Nelle nove edizioni sinora realizzate sono state realizzate oltre cento iniziative, tra concerti, spettacoli, conferenze e tavole rotonde, coinvolgendo personalità della cultura come Giovanni Reale, Elisabetta Sgarbi, Franca Grisoni, Massimo Minini, Christo, Vittorio Sgarbi, Giordano Bruno Guerri, Chiara Frugoni e artisti come Giulio Tampalini, Giovanni Colombo, il Quartetto di Brescia, Paolo Oreni, Pierangelo Taboni.

"Nel 2012, quando per la prima voltasu suggerimento dell’on. Marina Berlinghieri, allora assessore alla cultura del comune di Pisogne – Cieli Vibranti cominciò a lavorare ad un festival dedicato al grande artista del Rinascimento bresciano, eravamo consapevoli di essere di fronte ad una sfida al tempo stesso facile e insidiosa. Per questo motivo, abbiamo scelto di declinare il festival lungo tre direttrici principali, con sezioni dedicate all’approfondimento scientifico e al recupero della musica, del teatro e di altre forme d’arte dell’epoca di Romanino che fornissero un solido ancoraggio e bilanciassero i format animati da sperimentazioni, ricerche e reinvenzioni." Dichiara Fabio Larovere, direttore artistico di Cieli Vibranti, che continua: "nel 2012, non sarebbe comunque mai stato possibile immaginare che il festival avrebbe coinvolto negli anni venti comuni che ospitano opere del Romanino, superando i confini della Lombardia per realizzare eventi in Trentino, Veneto, Emilia Romagna. Né che si sarebbero realizzati oltre cento tra concerti, spettacoli teatrali, tavole rotonde, reading, presentazioni di libri e premi speciali, coinvolgendo personalità artistiche di assoluto livello.

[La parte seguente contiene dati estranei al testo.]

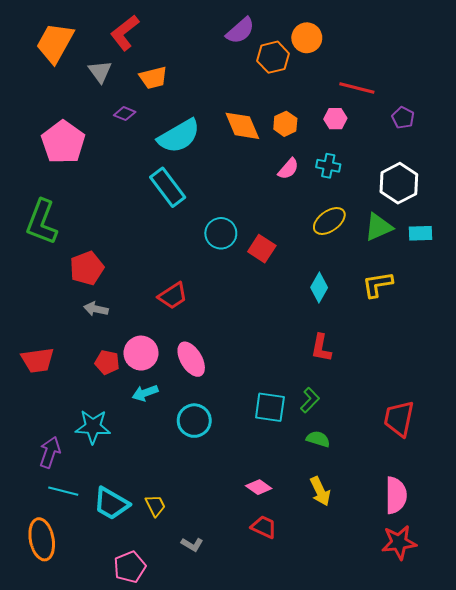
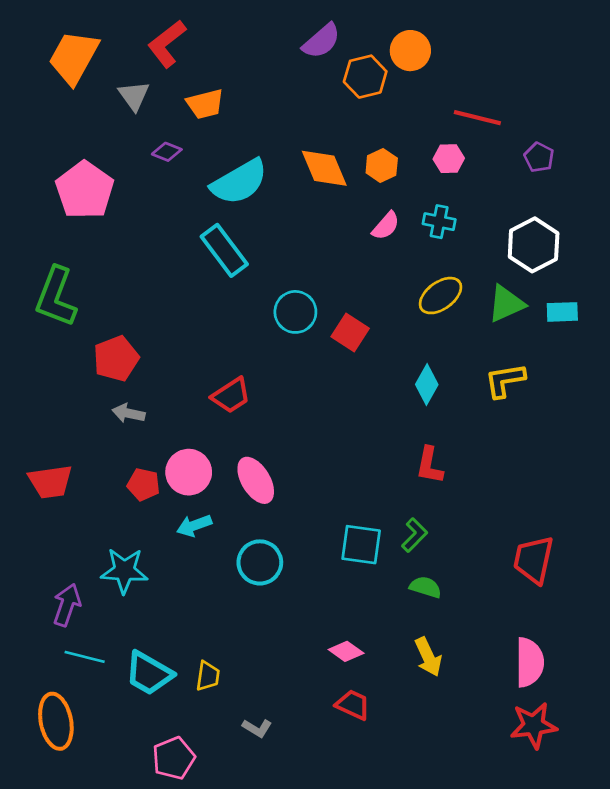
yellow trapezoid: (155, 506) -> (208, 676), turned 35

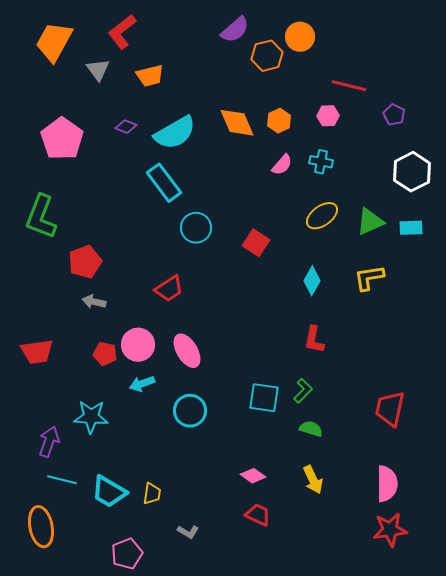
purple diamond: (167, 152) -> (126, 127), moved
white hexagon: (534, 245) -> (412, 172), moved
cyan circle: (295, 312) -> (196, 228), moved

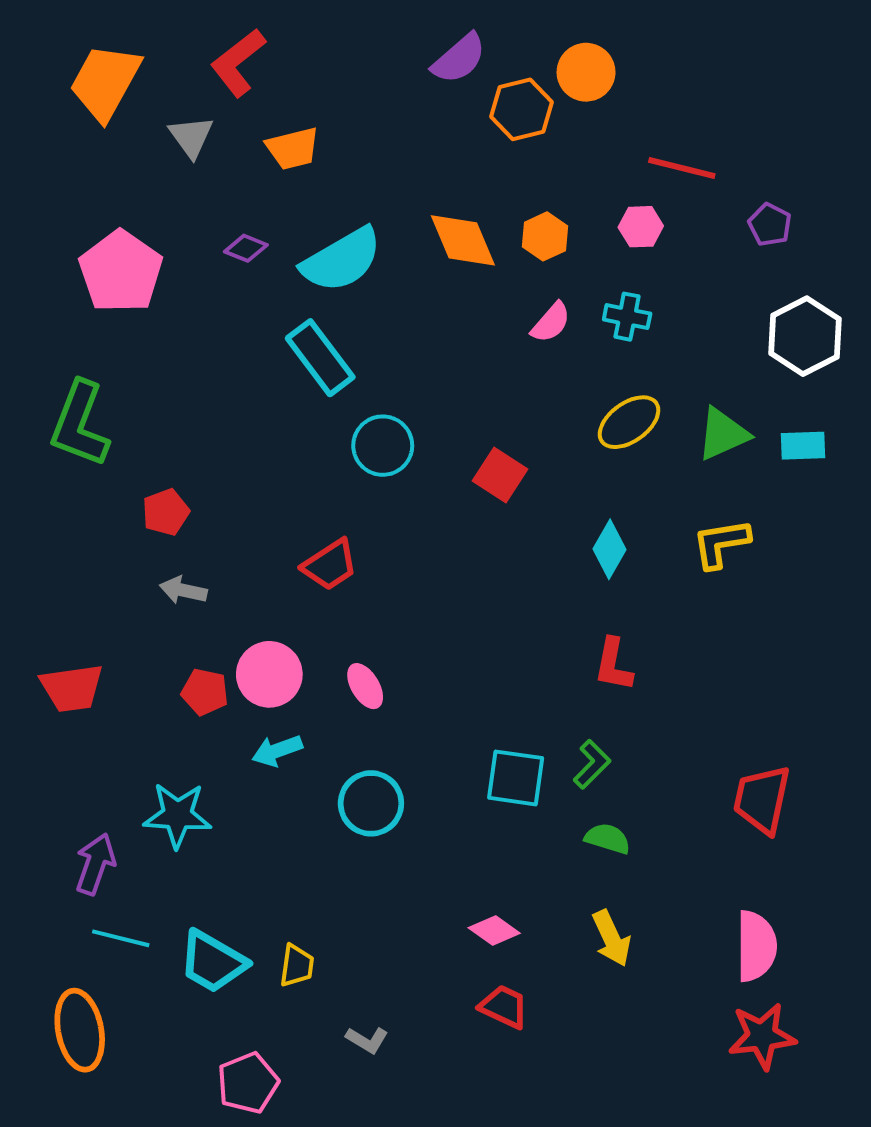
red pentagon: (85, 262) -> (166, 512), size x0.7
pink ellipse: (187, 351) -> (365, 686), size x0.7

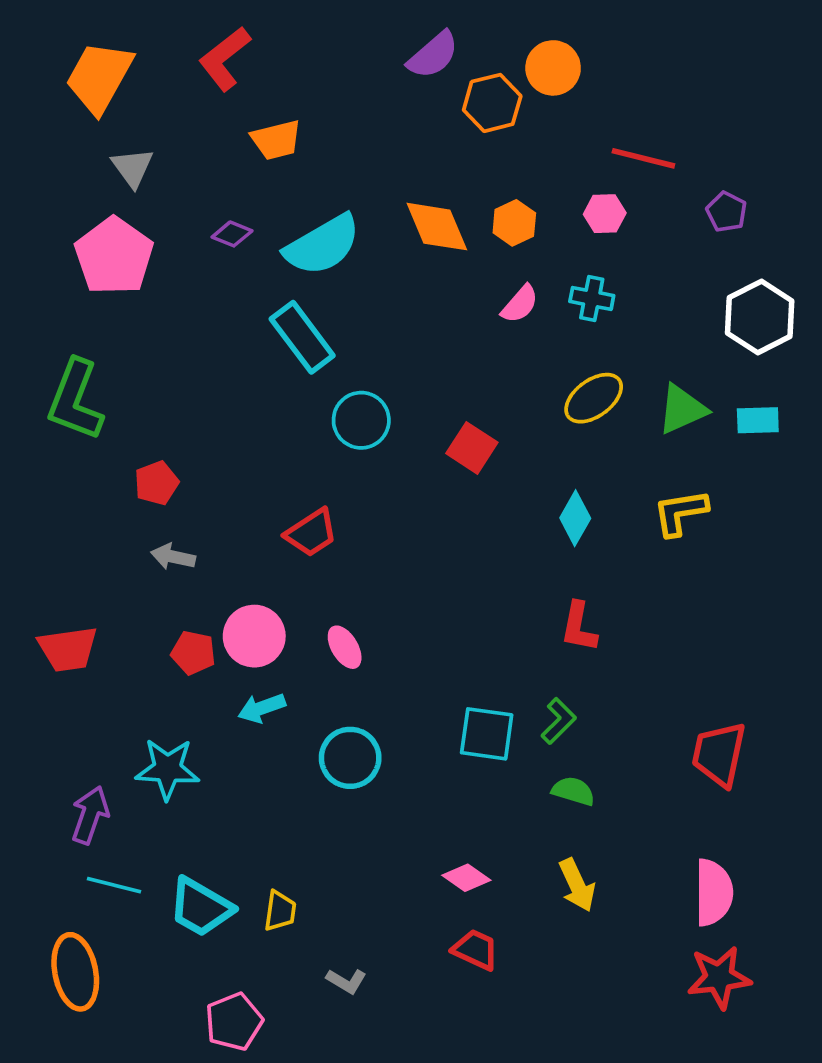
gray triangle: (191, 137) -> (132, 168), moved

Quanto abbiamo ottenuto non sarebbe naturalmente mai stato possibile senza l’aiuto di molti, a cominciare dalle amministrazioni comunali coinvolte, così come degli enti territoriali che hanno dimostrato sensibilità nei riguardi del progetto e lo hanno concretamente sostenuto. Un ringraziamento particolare, nell’anno del decennale, va a Fondazione Cariplo e Regione Lombardia, che con il loro contributo ci hanno permesso di realizzare un cartellone di così alto profilo."

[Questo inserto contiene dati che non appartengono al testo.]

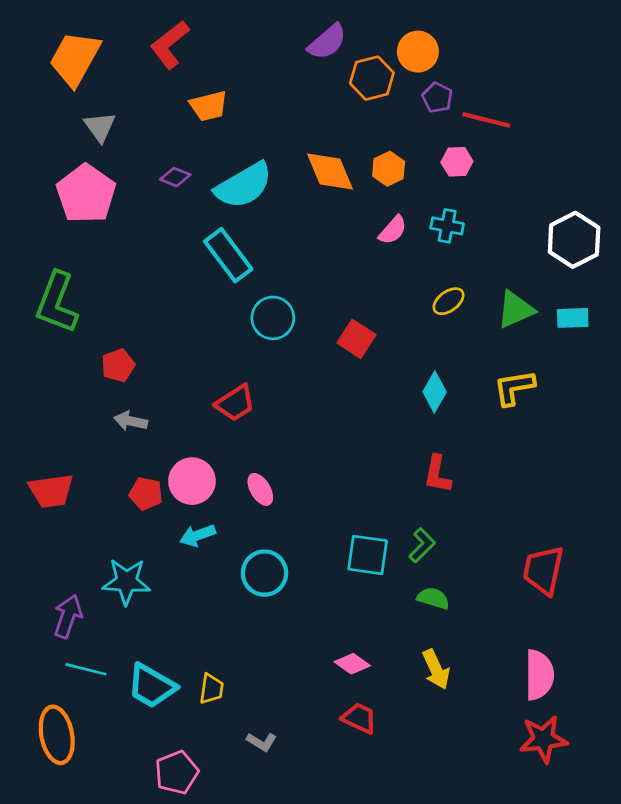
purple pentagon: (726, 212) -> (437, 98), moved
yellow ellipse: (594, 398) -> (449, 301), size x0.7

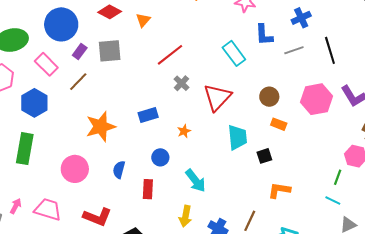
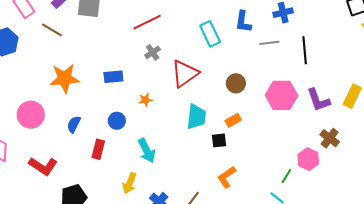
brown line: (78, 82) -> (52, 30), turned 65
orange rectangle: (279, 124) -> (233, 120), moved, turned -63
orange L-shape: (279, 190) -> (227, 177), turned -55

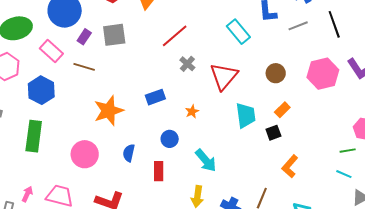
green line: (286, 176) -> (348, 151), turned 63

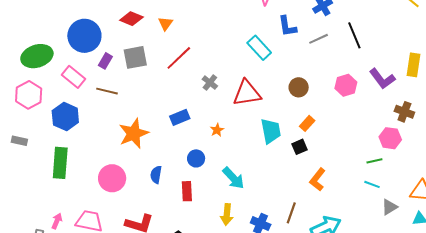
red line: (175, 36) -> (179, 58), moved
pink hexagon: (323, 74) -> (346, 85), size x0.7
red triangle: (224, 76) -> (247, 93), turned 44

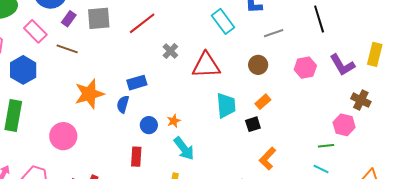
gray line: (319, 39) -> (274, 33), moved
orange star: (217, 130) -> (174, 121), moved
blue semicircle: (156, 175) -> (123, 104), moved

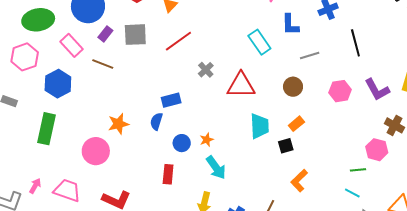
orange star: (89, 94) -> (118, 124), moved, size x0.7

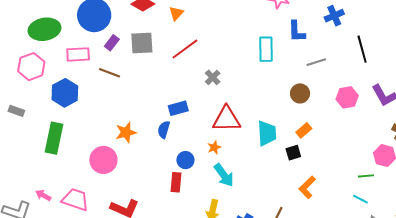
cyan rectangle: (259, 42) -> (266, 49), turned 35
pink rectangle: (71, 45) -> (78, 54), turned -50
red triangle: (241, 85) -> (227, 119), moved
blue circle: (182, 143) -> (185, 160), moved
pink arrow: (35, 186) -> (43, 195), turned -91

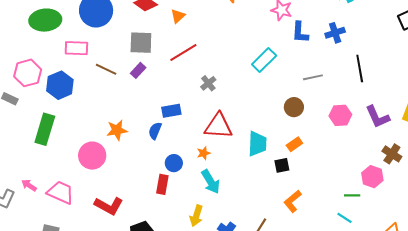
blue L-shape: (297, 32) -> (300, 32), moved
purple rectangle: (112, 43) -> (138, 70), moved
cyan rectangle: (266, 49) -> (264, 60), turned 40
pink hexagon: (31, 67) -> (28, 73), moved

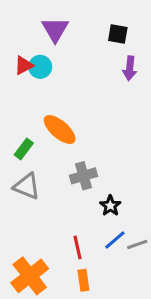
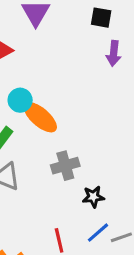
cyan circle: (40, 67) -> (20, 100), moved
black star: (110, 206) -> (93, 197), turned 30

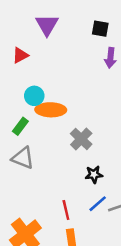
orange ellipse: (40, 117) -> (51, 110), turned -40
gray cross: (65, 166) -> (81, 139), moved, turned -30

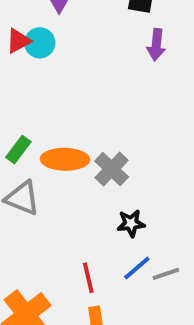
cyan circle: (34, 96) -> (40, 43), moved
orange ellipse: (51, 110) -> (65, 159), moved

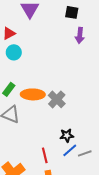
cyan circle: (40, 43) -> (14, 52), moved
black star: (131, 223) -> (67, 135), moved

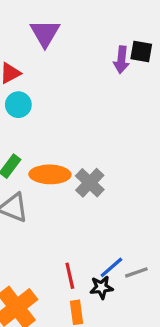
black square: (72, 12) -> (141, 51), moved
purple arrow: (80, 35) -> (121, 60), moved
black star: (67, 135) -> (101, 287), moved

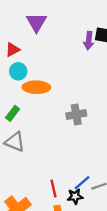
orange ellipse: (50, 174) -> (36, 87), moved
gray cross: (90, 183) -> (76, 115), moved, turned 36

In occasione dell’edizione del decennale, il festival ha attivato una collaborazione con “Brescia Buona. Il gusto dell’accoglienza”, rete che lega tra loro nove cooperative sociali attive nell’ambito della ristorazione e dell’accoglienza solidale. Gli chef di “Brescia Buona” immagineranno speciali piatti e menù nel nome di Romanino e, in occasione di alcuni eventi, saranno realizzati servizi di catering a supporto degli eventi.

Patrocini Istituzionali: Ministero per i Beni e le Attività Culturali, Regione Lombardia, Fondazione Cariplo, Provincia di Trento, Comunità Montana di Valle Camonica.